Pour l’étayer, les enquêteurs précisaient dans leur rapport les liens qui unissent dorénavant différents groupes armés du Burkina et du Mali qui se jouent des frontières poreuses et inamicales séparant administrativement des Etats faibles. « La katiba Serma, qui opère au sud de Douentza et de Hombori [au Mali], fait le lien entre JNIM [Jamaat Nosrat al-Islam wal-Mouslimin ou « Groupe pour le soutien de l’islam et des musulmans », affilié à Al-Qaida] et Ansaroul Islam », écrivaient les rapporteurs. Cette dernière entité, Ansaroul Islam, est considérée comme le premier groupe islamiste militant à s’être implanté au Burkina Faso et plus précisément dans la région du Soum. Leur premier fait d’armes remonte ainsi à l’attaque, de décembre 2016, contre un avant-poste militaire, tuant 12 militaires burkinabés cantonnés à Nassoumbou, un village guère éloigné de Koutougou.
Inquiétude
Face à la dynamique de ce péril, l’armée burkinabée semble bien démunie, comme le confirme l’attaque du 19 août. « Les moyens et les effectifs [des forces de sécurité et de défense burkinabées] manquaient », précise une source militaire dans la région du Sahel. Selon un autre spécialiste, « le fait qu’une caserne soit attaquée prouve que l’armée burkinabée n’arrive pas à monter en puissance ». « Mal payée, mal équipée, sans moyen de projection tels que des hélicoptères et, face à des combattants déterminés, l’armée n’est pas adaptée pour répondre à la menace », ajoute-t-il.

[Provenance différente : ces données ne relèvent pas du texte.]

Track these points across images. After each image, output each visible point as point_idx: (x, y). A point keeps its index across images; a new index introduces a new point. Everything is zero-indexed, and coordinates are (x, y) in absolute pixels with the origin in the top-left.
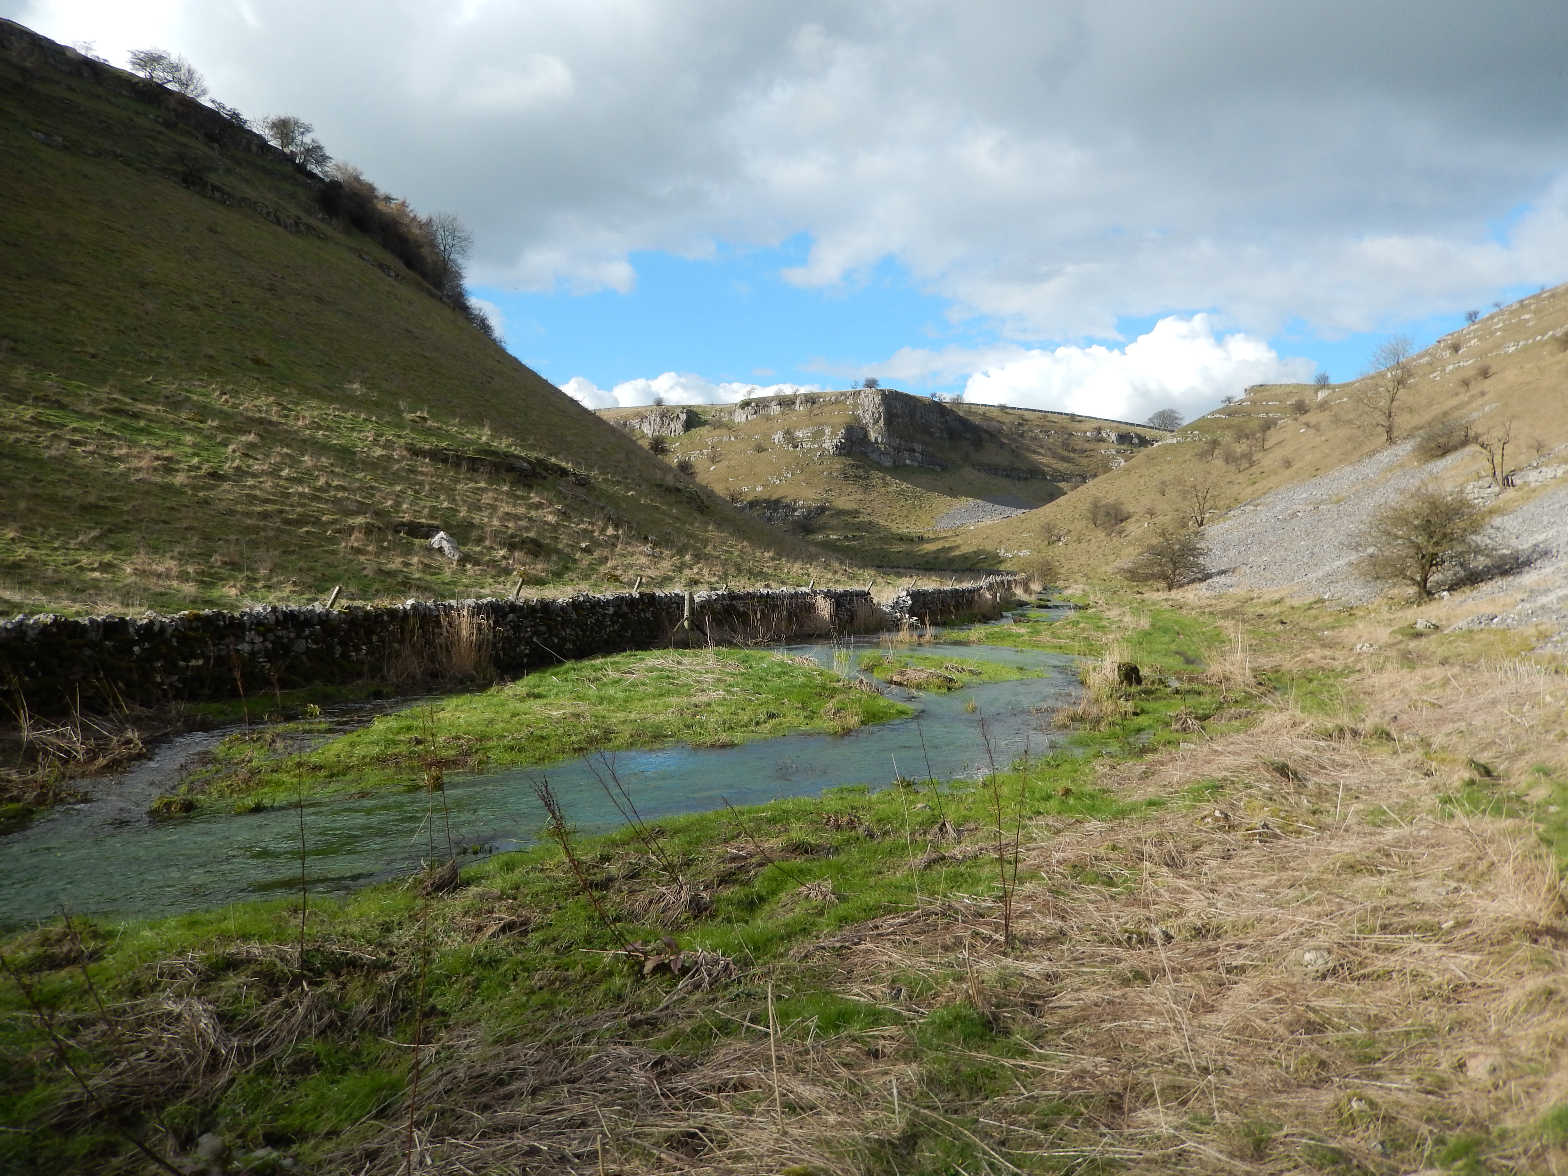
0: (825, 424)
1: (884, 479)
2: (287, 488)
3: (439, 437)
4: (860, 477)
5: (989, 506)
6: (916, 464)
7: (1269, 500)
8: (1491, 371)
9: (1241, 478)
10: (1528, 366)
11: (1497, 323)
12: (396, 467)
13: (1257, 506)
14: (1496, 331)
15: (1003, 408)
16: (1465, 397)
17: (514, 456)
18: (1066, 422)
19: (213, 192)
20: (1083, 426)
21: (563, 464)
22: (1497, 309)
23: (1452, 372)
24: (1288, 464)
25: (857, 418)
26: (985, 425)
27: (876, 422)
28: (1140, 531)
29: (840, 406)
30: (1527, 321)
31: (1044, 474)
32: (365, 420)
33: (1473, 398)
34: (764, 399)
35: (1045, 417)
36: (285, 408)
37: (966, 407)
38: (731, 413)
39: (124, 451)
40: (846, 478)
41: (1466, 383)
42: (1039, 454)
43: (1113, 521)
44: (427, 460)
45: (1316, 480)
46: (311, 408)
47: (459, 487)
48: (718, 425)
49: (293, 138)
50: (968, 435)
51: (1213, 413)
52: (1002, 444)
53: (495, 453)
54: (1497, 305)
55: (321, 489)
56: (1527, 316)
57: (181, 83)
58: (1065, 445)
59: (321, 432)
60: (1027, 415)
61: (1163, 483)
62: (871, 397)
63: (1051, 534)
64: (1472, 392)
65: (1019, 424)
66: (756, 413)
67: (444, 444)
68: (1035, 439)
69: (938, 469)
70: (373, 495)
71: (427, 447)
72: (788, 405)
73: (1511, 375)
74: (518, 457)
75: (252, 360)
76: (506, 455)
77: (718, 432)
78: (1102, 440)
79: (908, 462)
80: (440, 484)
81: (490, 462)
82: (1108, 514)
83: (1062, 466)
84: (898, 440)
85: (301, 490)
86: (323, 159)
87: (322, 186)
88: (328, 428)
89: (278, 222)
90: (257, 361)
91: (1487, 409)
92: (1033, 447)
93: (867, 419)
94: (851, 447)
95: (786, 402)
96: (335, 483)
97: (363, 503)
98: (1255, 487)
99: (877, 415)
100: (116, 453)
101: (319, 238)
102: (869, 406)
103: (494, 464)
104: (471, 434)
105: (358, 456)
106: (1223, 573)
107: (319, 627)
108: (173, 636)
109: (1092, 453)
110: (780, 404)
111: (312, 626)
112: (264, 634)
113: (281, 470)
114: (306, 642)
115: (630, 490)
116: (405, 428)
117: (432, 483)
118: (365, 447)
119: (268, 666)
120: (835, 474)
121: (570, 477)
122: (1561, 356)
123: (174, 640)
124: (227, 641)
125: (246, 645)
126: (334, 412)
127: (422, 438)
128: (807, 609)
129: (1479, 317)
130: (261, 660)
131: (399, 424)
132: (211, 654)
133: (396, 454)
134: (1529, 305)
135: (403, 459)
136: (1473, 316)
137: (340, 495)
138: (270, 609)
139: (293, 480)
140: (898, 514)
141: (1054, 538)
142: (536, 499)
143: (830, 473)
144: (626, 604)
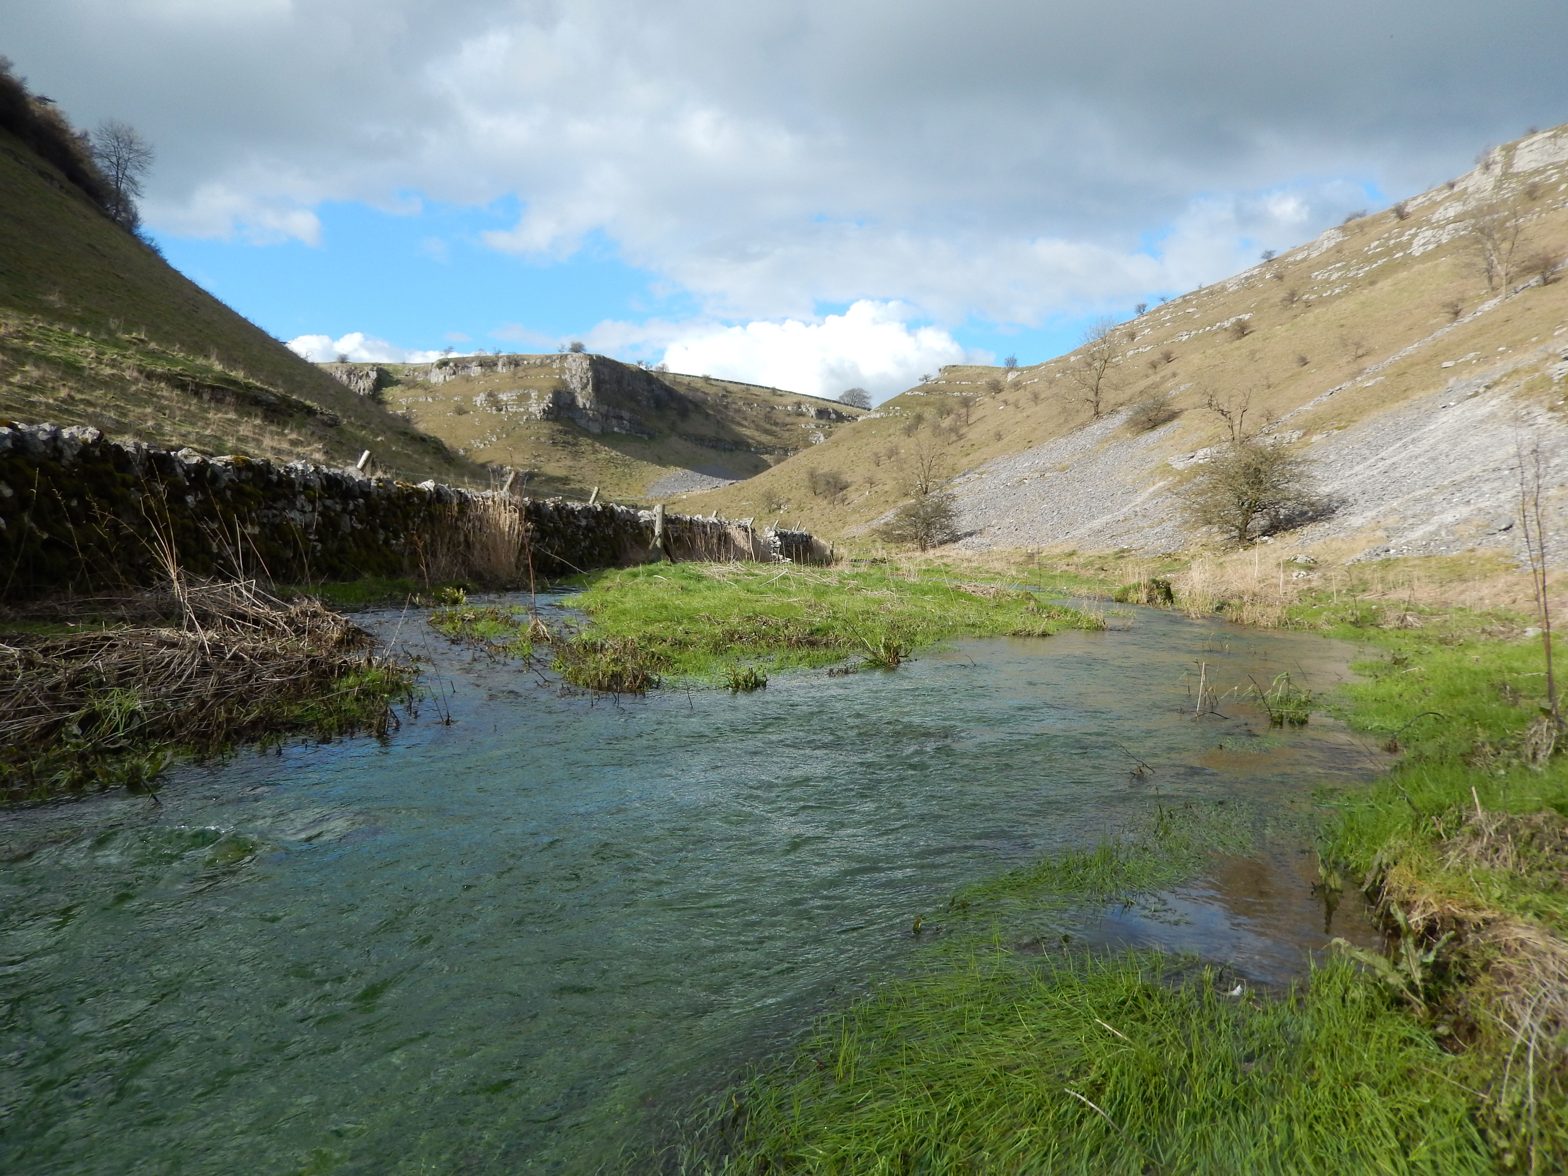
0: (531, 387)
1: (593, 446)
2: (28, 397)
4: (569, 443)
5: (697, 476)
6: (624, 432)
7: (992, 469)
8: (1174, 356)
9: (951, 449)
10: (1209, 352)
11: (1165, 315)
12: (134, 388)
14: (1165, 322)
15: (707, 379)
16: (1157, 378)
17: (257, 388)
18: (767, 396)
20: (785, 400)
21: (308, 403)
23: (1132, 357)
25: (564, 383)
26: (690, 395)
27: (584, 387)
28: (862, 499)
29: (546, 370)
30: (1193, 314)
31: (749, 445)
32: (78, 335)
33: (1164, 379)
34: (464, 359)
35: (748, 389)
37: (671, 377)
38: (426, 373)
40: (555, 444)
41: (1154, 366)
42: (743, 426)
43: (833, 490)
44: (163, 385)
45: (1034, 450)
48: (412, 384)
50: (674, 405)
51: (912, 390)
52: (707, 415)
53: (235, 383)
56: (1191, 310)
58: (768, 418)
60: (731, 387)
61: (876, 454)
62: (578, 361)
63: (771, 502)
64: (1162, 374)
65: (724, 396)
66: (454, 373)
67: (178, 369)
68: (738, 411)
69: (646, 437)
71: (159, 370)
72: (489, 366)
73: (1196, 359)
74: (262, 389)
76: (248, 387)
77: (412, 392)
78: (802, 415)
79: (616, 429)
81: (234, 393)
82: (828, 483)
83: (765, 439)
84: (606, 407)
88: (39, 341)
91: (1182, 388)
92: (738, 419)
93: (575, 384)
94: (559, 412)
95: (487, 364)
98: (970, 458)
99: (585, 381)
102: (576, 370)
103: (237, 396)
104: (200, 361)
105: (87, 373)
106: (971, 534)
107: (361, 501)
108: (227, 487)
109: (793, 427)
110: (481, 365)
111: (355, 498)
112: (312, 501)
113: (8, 376)
114: (351, 519)
115: (377, 436)
116: (127, 349)
117: (180, 408)
118: (90, 364)
119: (319, 547)
120: (542, 440)
121: (318, 416)
122: (1237, 343)
123: (229, 493)
124: (279, 505)
125: (297, 513)
126: (36, 323)
127: (150, 361)
128: (725, 539)
129: (1147, 310)
130: (312, 537)
131: (117, 344)
132: (265, 520)
133: (127, 375)
134: (1190, 301)
135: (136, 381)
136: (1141, 309)
137: (90, 410)
138: (312, 469)
139: (28, 388)
140: (609, 481)
141: (774, 506)
142: (293, 436)
143: (538, 438)
144: (594, 517)
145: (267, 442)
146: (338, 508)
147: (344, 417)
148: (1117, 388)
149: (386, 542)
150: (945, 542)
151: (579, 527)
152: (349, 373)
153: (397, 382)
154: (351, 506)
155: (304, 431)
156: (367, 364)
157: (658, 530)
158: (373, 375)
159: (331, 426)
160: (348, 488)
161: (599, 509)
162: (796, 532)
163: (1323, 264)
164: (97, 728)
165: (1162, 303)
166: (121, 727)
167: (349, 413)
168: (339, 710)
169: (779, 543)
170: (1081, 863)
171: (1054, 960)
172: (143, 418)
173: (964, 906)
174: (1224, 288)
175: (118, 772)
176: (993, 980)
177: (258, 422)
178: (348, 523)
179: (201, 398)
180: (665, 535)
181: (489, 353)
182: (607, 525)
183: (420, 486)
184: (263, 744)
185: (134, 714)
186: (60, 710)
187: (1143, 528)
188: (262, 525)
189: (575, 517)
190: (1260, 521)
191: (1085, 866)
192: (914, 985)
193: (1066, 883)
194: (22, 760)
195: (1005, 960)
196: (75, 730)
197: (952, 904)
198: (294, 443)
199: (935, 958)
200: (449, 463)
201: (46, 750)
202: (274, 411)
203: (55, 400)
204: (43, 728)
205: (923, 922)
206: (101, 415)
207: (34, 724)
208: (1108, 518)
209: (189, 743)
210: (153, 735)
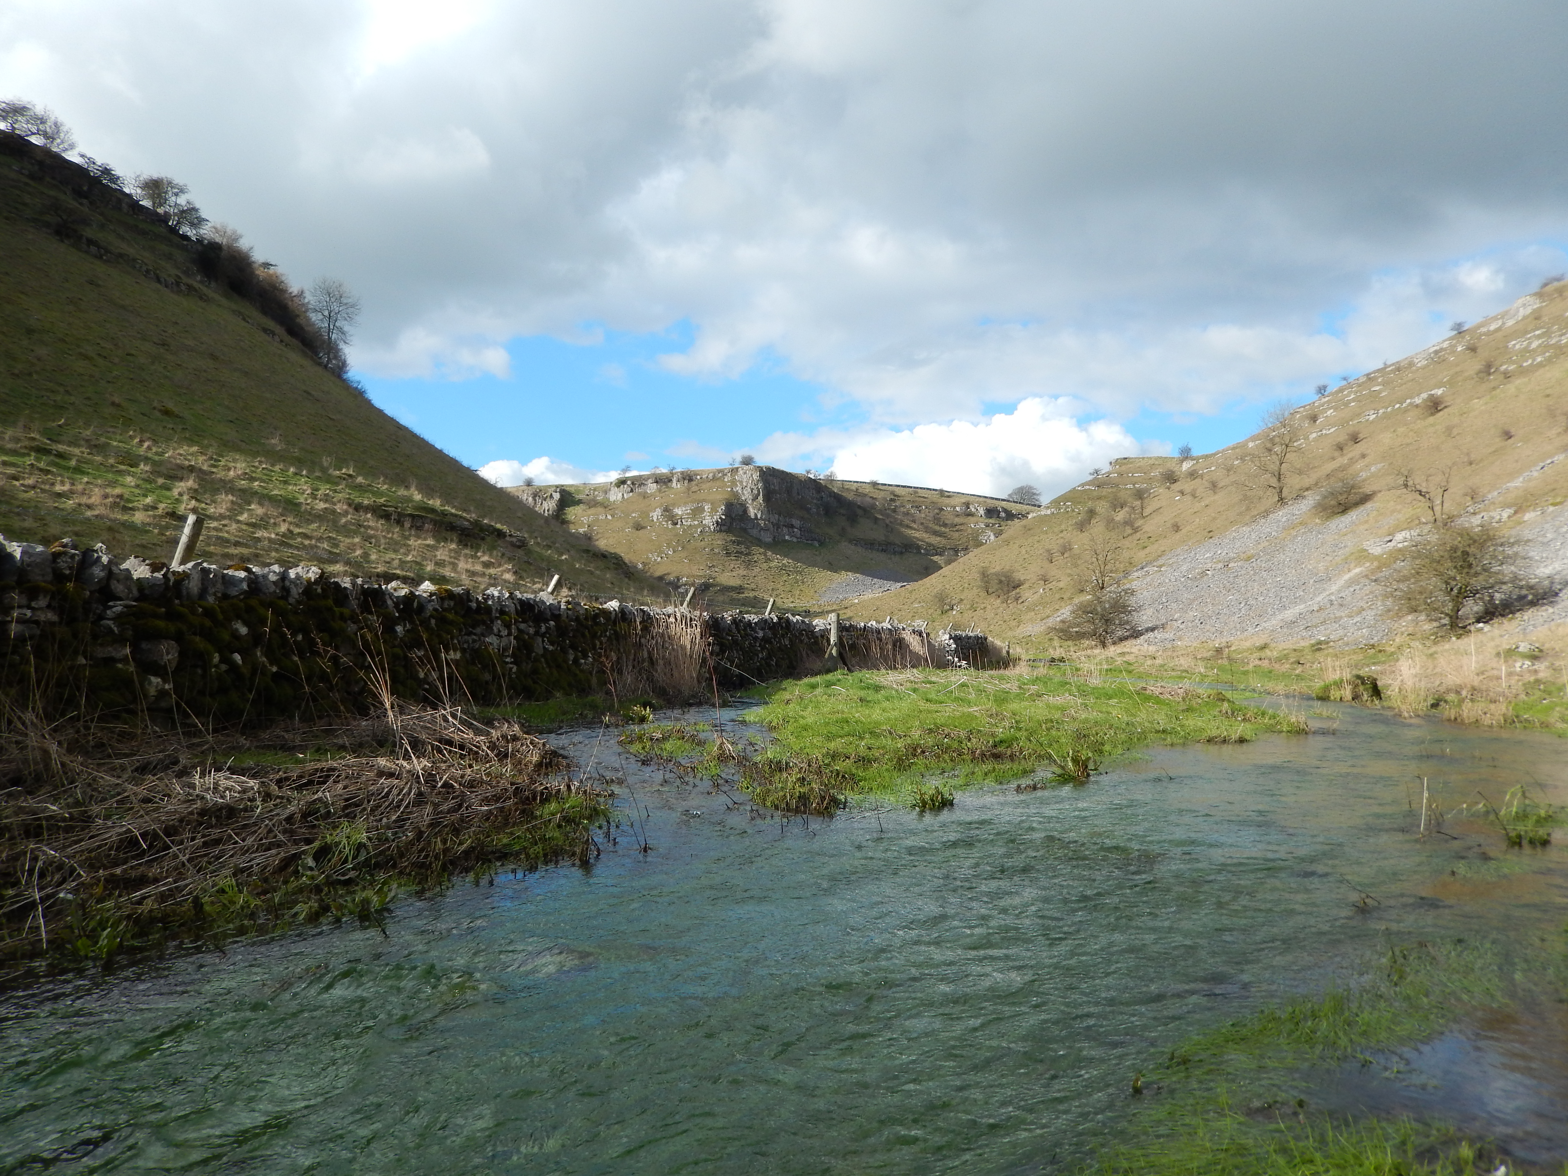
0: (704, 500)
1: (765, 555)
2: (254, 533)
3: (374, 494)
4: (741, 553)
5: (868, 580)
6: (795, 540)
7: (1171, 561)
8: (1361, 436)
9: (1126, 543)
10: (1401, 430)
11: (1348, 395)
12: (344, 520)
13: (1161, 566)
14: (1349, 402)
15: (874, 484)
16: (1345, 460)
17: (452, 514)
18: (935, 497)
19: (88, 246)
20: (952, 501)
21: (498, 526)
22: (1345, 383)
23: (1315, 440)
24: (1177, 528)
25: (736, 495)
26: (859, 500)
27: (755, 498)
28: (1036, 597)
29: (718, 483)
30: (1380, 392)
31: (919, 548)
32: (296, 474)
33: (1352, 461)
34: (640, 476)
35: (916, 492)
36: (211, 458)
37: (839, 484)
38: (606, 492)
39: (67, 487)
40: (728, 554)
41: (1340, 448)
42: (911, 528)
43: (1006, 589)
44: (369, 515)
45: (1215, 540)
46: (235, 461)
47: (410, 543)
48: (593, 503)
49: (166, 200)
50: (842, 511)
51: (1083, 485)
52: (876, 519)
53: (433, 510)
54: (1345, 379)
55: (284, 535)
56: (1377, 388)
57: (46, 135)
58: (937, 520)
59: (256, 483)
60: (898, 491)
61: (1048, 551)
62: (749, 473)
63: (944, 604)
64: (1350, 455)
65: (891, 500)
66: (632, 491)
67: (382, 500)
68: (907, 514)
69: (816, 544)
70: (336, 546)
71: (366, 502)
72: (665, 483)
73: (1386, 438)
74: (456, 516)
75: (160, 411)
76: (444, 514)
77: (593, 511)
78: (971, 515)
79: (787, 537)
80: (391, 538)
81: (432, 520)
82: (1001, 582)
83: (935, 540)
84: (777, 516)
85: (266, 535)
86: (197, 222)
87: (200, 248)
88: (262, 481)
89: (158, 280)
90: (167, 412)
91: (1373, 469)
92: (906, 522)
93: (746, 496)
94: (731, 524)
95: (663, 481)
96: (297, 530)
97: (330, 552)
98: (1147, 551)
99: (756, 492)
100: (58, 488)
101: (201, 298)
102: (747, 482)
103: (435, 522)
104: (402, 492)
105: (303, 508)
106: (1152, 629)
107: (552, 623)
108: (431, 616)
109: (962, 527)
110: (657, 482)
111: (546, 621)
112: (508, 626)
113: (237, 515)
114: (543, 641)
115: (562, 555)
116: (337, 484)
117: (385, 537)
118: (306, 499)
119: (514, 670)
120: (716, 551)
121: (508, 538)
122: (1431, 419)
123: (433, 621)
124: (478, 630)
125: (495, 638)
126: (261, 465)
127: (358, 494)
128: (899, 644)
129: (1329, 390)
130: (508, 660)
131: (329, 480)
132: (465, 646)
133: (339, 508)
134: (1376, 378)
135: (346, 513)
136: (1321, 390)
137: (307, 542)
138: (507, 595)
139: (254, 525)
140: (782, 588)
141: (947, 607)
142: (486, 558)
143: (712, 550)
144: (770, 628)
145: (462, 565)
146: (532, 631)
147: (531, 538)
148: (1300, 473)
149: (576, 661)
150: (1126, 638)
151: (756, 638)
152: (535, 495)
153: (579, 502)
154: (543, 629)
155: (495, 553)
156: (550, 486)
157: (833, 638)
158: (557, 496)
159: (519, 547)
160: (540, 611)
161: (775, 620)
162: (971, 634)
163: (1520, 332)
164: (329, 860)
165: (1344, 383)
166: (350, 859)
167: (536, 534)
168: (543, 839)
169: (954, 646)
170: (1309, 1013)
171: (1290, 1129)
172: (352, 548)
173: (1185, 1061)
174: (1411, 364)
175: (350, 905)
176: (1226, 1150)
177: (453, 546)
178: (541, 645)
179: (403, 526)
180: (840, 643)
181: (664, 470)
182: (783, 636)
183: (605, 606)
184: (477, 875)
185: (360, 846)
186: (296, 843)
187: (1341, 617)
188: (463, 651)
189: (753, 629)
190: (1471, 607)
191: (1314, 1016)
192: (1139, 1153)
193: (1294, 1036)
194: (265, 893)
195: (1236, 1126)
196: (311, 862)
197: (1172, 1059)
198: (487, 565)
199: (1159, 1122)
200: (629, 578)
201: (286, 882)
202: (466, 536)
203: (277, 534)
204: (282, 861)
205: (1142, 1079)
206: (316, 546)
207: (275, 857)
208: (1300, 608)
209: (409, 874)
210: (377, 866)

A sa décharge, ni les opérations ciblées des 4 500 militaires français de l’opération « Barkhane » contre des chefs de groupes djihadistes, ni le déploiement d’une dizaine de milliers de casques bleus au Mali, ni l’embryon de coalition de force régionale du G5 Sahel (Mauritanie, Niger, Mali, Burkina Faso, Tchad) ne sont parvenus à contenir ces groupes qui progressent vers le golfe de Guinée et empiètent de plus en plus sur les frontières du Bénin, de la Côte d’Ivoire, du Ghana et du Togo.
Preuve de l’inquiétude que cette question provoque, les présidents des quinze pays membres de la Communauté économique des Etats de l’Afrique de l’Ouest (Cedeao) sont convenus d’un sommet extraordinaire dans la capitale burkinabée, Ouagadougou, prévu le 14 septembre. L’objectif, pour le président ivoirien, Alassane Ouattara, est de débattre des questions sécuritaires afin « de mieux coordonner [leurs] efforts et de prendre toutes les mesures nécessaires pour essayer de combattre le terrorisme ».